36. The short point is that six invoices were rendered by the Claimant to the Defendant. They were treated by the Defendant as having been rendered to the Defendant. That is show by the payment notice which was clearly issued on behalf of the Defendant if only as indicated by the reference in the footer which must be the Defendant's reference. More significantly the pay less notices relating to two out of the same batch of six invoices were avowedly on behalf of the Defendant. What explanation could there be in those circumstances for non-payment and that response other than that the Defendant was disputing liability to pay at least in the sense of not accepting its liability to pay? As I have said, that was shown by the letter of 18th February.

37. The point that was raised in Mr Lumb's witness statement and, to some extent, referred to in the correspondence that the dispute ceased because of the Claimant's suggestion at some point that the payment should be from Prosperity Wealth, has to be considered. However, Mr Zvesper is right to say that that was not a withdrawal of the claim still less was it one on which the Defendant acted to its detriment. At most, it was a not uncommon raising of the question of which was the appropriate contracting party to be the recipient of any claim or proceedings in circumstances where, as was apparent from the correspondence, there was a lack of a company name on large elements of the email correspondence and, indeed, a lack of clarity shown in Mr Lumb's comments to me today when I asked about his role. It is clear from all of that that the defendant company and other companies in the group proceeded somewhat informally as to the nature of which company was doing what. All doubtless understood what was happening on the ground but the formalities were not clear. It is not surprising, in those circumstances, that the Claimant appears to have questioned which company should be the recipient of any proceedings or claim. That, in circumstances where invoices were rendered; where a payment notice was sent; and where pay less notices were served does not mean that there was not a dispute nor does it mean that there was an abandonment of the claim or of the dispute of the kind which Akenhead J was referring to in the VGC Construction case.

38. Today, Mr Lumb raised rather different points. Today, Mr Lumb raised a challenge to liability to pay under the contract.
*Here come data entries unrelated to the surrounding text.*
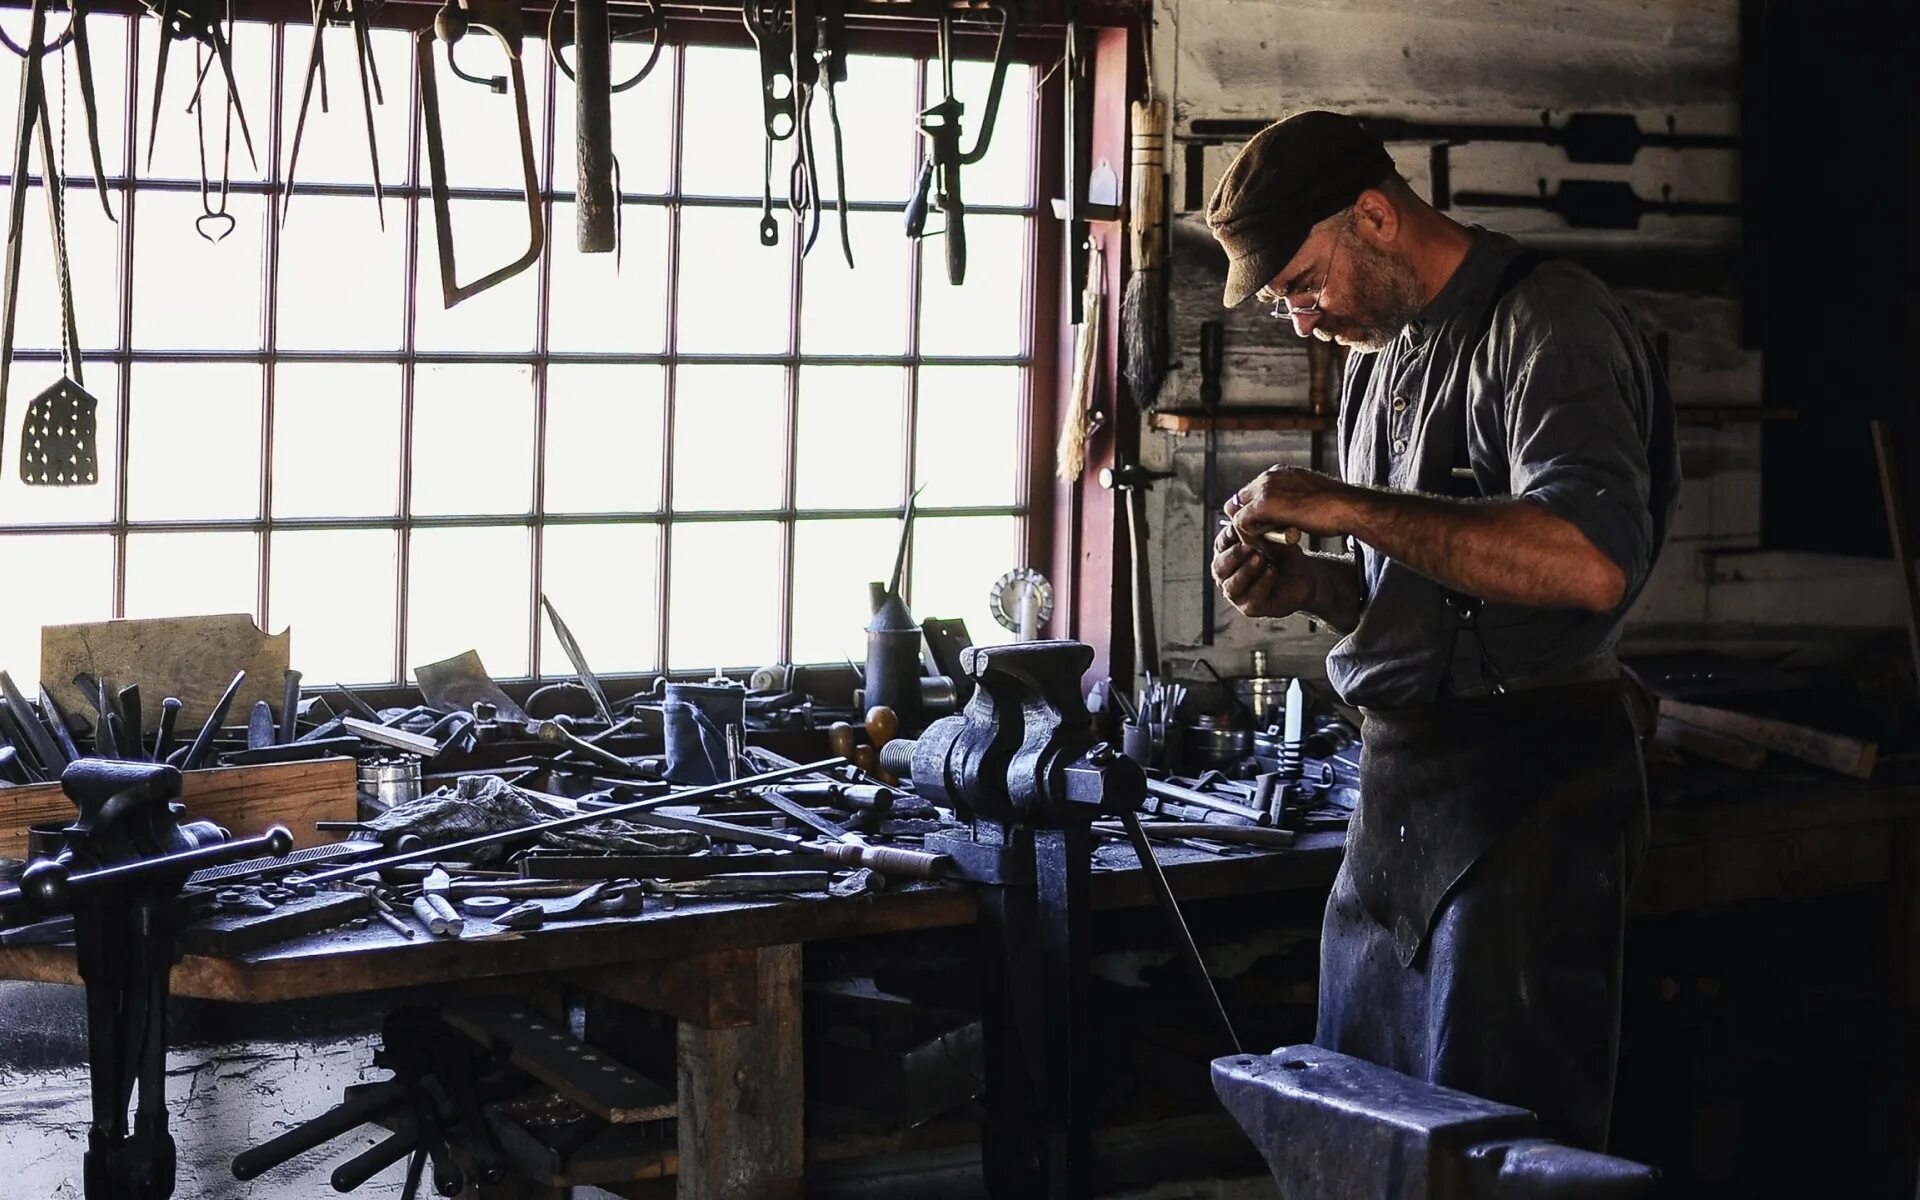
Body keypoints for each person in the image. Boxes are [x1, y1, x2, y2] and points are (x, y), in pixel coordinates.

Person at [1203, 110, 1680, 1150]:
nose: (1300, 321)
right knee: (1367, 1134)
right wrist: (1313, 585)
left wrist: (1350, 505)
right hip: (1402, 803)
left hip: (1529, 798)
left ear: (1373, 215)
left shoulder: (1547, 321)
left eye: (1300, 284)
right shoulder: (1380, 362)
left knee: (1492, 1151)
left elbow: (1587, 563)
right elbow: (1427, 594)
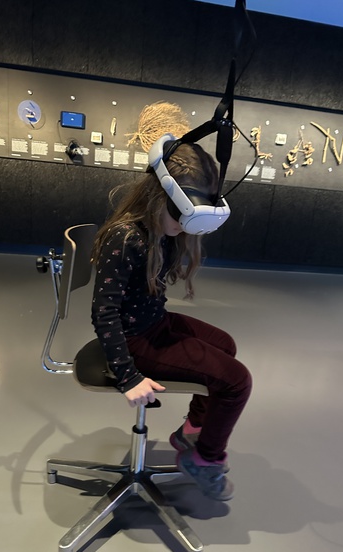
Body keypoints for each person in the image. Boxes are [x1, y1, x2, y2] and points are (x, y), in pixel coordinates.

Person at [91, 140, 252, 501]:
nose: (185, 224)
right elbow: (104, 311)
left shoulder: (161, 231)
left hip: (155, 323)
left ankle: (191, 431)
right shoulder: (125, 237)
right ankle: (205, 459)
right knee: (237, 381)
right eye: (181, 213)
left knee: (225, 345)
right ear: (156, 197)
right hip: (136, 341)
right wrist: (127, 375)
It seems that the Defendant is aggrieved as to the position of the Claimant and aggrieved as to what the Defendant sees as the failure of the design produced by the Claimant. It may very well be correct that there was an ineffective design produced but the question before me today is enforcement of this adjudication award and the criticism which is now made of the claim of the Claimant under the invoices is not a defence today to the adjudication award and it can be of no relevance on the question of enforcement of that award.

39. The position, in very short terms, is this. At the time of the reference of the matter to the adjudicator there was a dispute between the Claimant and the Defendant. That dispute was referred to the adjudicator. The adjudicator had jurisdiction to conclude that dispute. He came to a decision that a particular sum of money was payable and that sum of money is payable. There is no defence with any real prospect of success to that claim and there will be summary judgment for the Claimant.